Liste des tâches:
A. Pouvez-vous reformuler sous forme de liste le paragraphe du texte sur le manuscrit de Breton consacré à Darien qui commence par « Remarquable manuscrit », en gardant ses faits principaux ?
B. Pouvez-vous poursuivre le texte sur le manuscrit de Breton consacré à Darien à partir de sa dernière phrase ?

Texte fourni:
######

André BRETON (1896.1966).
Manuscrit autographe signé – « Le Romancier Maudit. Georges Darien »
Une page in-4°. Paris. 7 mai 1951 (sic pour 1955).
“L’oeuvre de Darien est le plus vigoureux assaut que je sache contre l’hypocrisie, l’imposture, la sottise, la lâcheté.”
Remarquable manuscrit – en premier jet – à la gloire de l’écrivain anarchiste. Ce texte de Breton paraît dans Arts en mai 1955. Il sera ensuite repris en préface de l’édition Julliard du Voleur en 1964, puis dans Perspective cavalière en 1970.
Georges Darien, le romancier maudit : si l’auteur du Voleur et de La Belle France a retrouvé de nos jours une notoriété relative, grâce notamment à son influence avérée sur Céline, il fut au purgatoire de la postérité durant plus de cinquante ans.
Breton lui rend ici un hommage appuyé, relayant au passage la caution d’A. Jarry.
LE ROMANCIER MAUDIT / GEORGES DARIEN (1862.1921)
Il est inexcusable et surprenant que la caution de Jarry, auprès de ceux qui savent quel infaillible détecteur il fut des valeurs modernes, n’ait pas depuis longtemps fait sortir de l’ombre Le Voleur de Darien et imposé sa réédition. C’est à l’exposition Jarry, organisée par le collège de pataphysique à la librairie Jean Loize (mai-juin 1953), que l’ouvrage, dans un rarissime exemplaire de l’originale, dut de prendre physiquement la place que le poète lui avait assignée (Gestes et Opinions du Dr Faustroll), soit la sixième entre les vingt-sept livres auxquels allait sa prédilection. Objet d’une brève mais élogieuse notice au catalogue, il s’épaulait là d’une collection des onze numéros de l’Escarmouche, revue rédigée, semble-t-il, tout entière par Darien, et illustrée par Lautrec, Bonnard, Hermann Paul, Vallotton, qui parut de novembre 1893 à mars 1894. Ainsi s’amorçait une réparation. Celle-ci ne peut manquer d’être éclatante. Notre temps est incomparablement mieux préparé à recevoir Le Voleur que ne peut l’être la « belle époque ».Présenté aujourd’hui avec grand soin par Jean-Jacques Pauvert, le volume se signale en librairie par une couverture d’une remarquable économie de moyens qui n’en campe pas moins le défi en personne. Le contenu tient, et au-delà, les promesses du contenant.

######

Entrées de données enregistrées
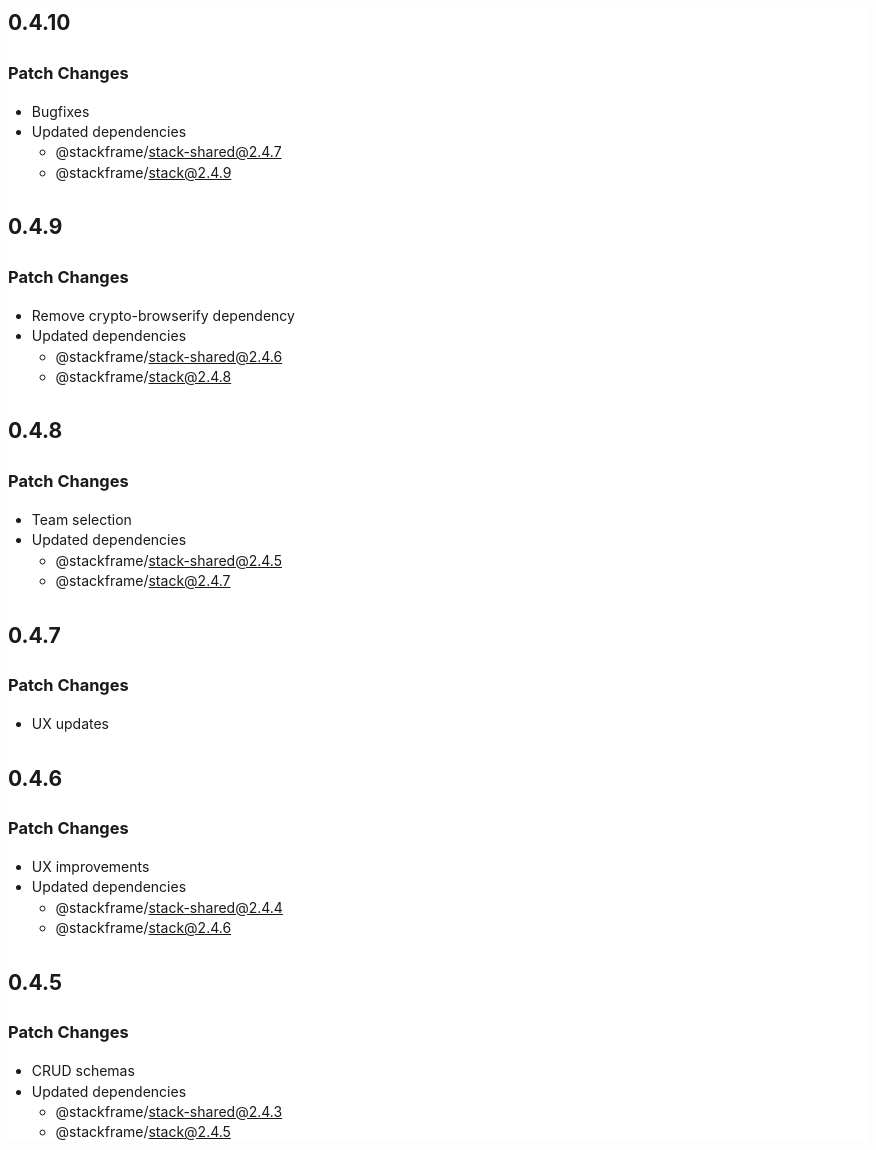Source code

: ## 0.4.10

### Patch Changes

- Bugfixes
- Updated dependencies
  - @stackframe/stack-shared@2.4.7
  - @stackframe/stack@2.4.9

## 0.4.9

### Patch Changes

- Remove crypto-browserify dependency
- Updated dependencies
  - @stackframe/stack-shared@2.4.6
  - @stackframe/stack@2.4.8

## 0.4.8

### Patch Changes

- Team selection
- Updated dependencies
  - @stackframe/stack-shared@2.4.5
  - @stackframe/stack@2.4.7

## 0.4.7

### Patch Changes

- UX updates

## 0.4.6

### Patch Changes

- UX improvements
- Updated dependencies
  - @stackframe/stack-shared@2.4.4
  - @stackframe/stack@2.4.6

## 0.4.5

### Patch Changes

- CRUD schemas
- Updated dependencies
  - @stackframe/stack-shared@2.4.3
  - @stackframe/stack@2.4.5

######

Réponses par tâche:
A.
- Manuscrit remarquable, écrit en premier jet, à la gloire de l'écrivain anarchiste.
- Texte de Breton publié dans Arts en mai 1955.
- Repris en 1964 en préface de l'édition Julliard du Voleur.
- Repris ensuite en 1970 dans Perspective cavalière.

B.
Il s’agit en effet d’un ouvrage assez captivant pour que les plus rebelles – dont je suis – aux charmes de toute rubrique romanesque pour une matière à objection sans fin (…) D’un bout à l’autre on est porté par l’extraordinaire bonheur de l’articulation des idées et des faits, qui garde sous l’impression d’un déroulement naturel, de nécessité organique, faisant corps intégralement avec le langage. « Ecriture fatale » au sens où l’entendait Valéry, parlant du poème « Nul hasard, mais une chance extraordinaire se fortifie ». Qu’on cherche le secret d’un ressort si bien trempé, je ne doute pas qu’on le trouve, chez Darien, dans des qualités de cœur exceptionnelles. L’agressivité à l’égard de tous les groupements humains constitués (tant pour le maintien de la bourgeoisie que contre elle) que la société, de son vivant, ne pouvait manquer de lui faire payer cher, répond ici aux blessures de ce cœur trop grand et trop bien battant pour ne pas heurter en tous sens les parois de la cage. Qu’il ait pu dire que « les yeux d’un écrivain, pour être clairs, doivent être secs » ne saurait en imposer pour la dureté, sauf dans la volonté d’agir/ NE peuvent prétendre à cette clarté des yeux confinant à la clairvoyance que ceux qui, comme Swift ou Darien, ont d’emblée été soulevés par l’indignation. A ce niveau, le leur, tout la morale de pacotille qui continue à avoir cours n’offre, on s’en doute, aucune résistance. Dans un roman faisant suite au Voleur, nous apprend M. Auriant, que Darien avait projeté d’écrire, le bagnard canonnier, à nouveau évadé de Cayenne, devait s’assurer le concours « d’un homme instruit, audacieux, qui serait assez bien élevé pour se conduire en sauvage et qui aurait assez étouffé de scrupules pour oser se permettre d’agir en honnête homme. »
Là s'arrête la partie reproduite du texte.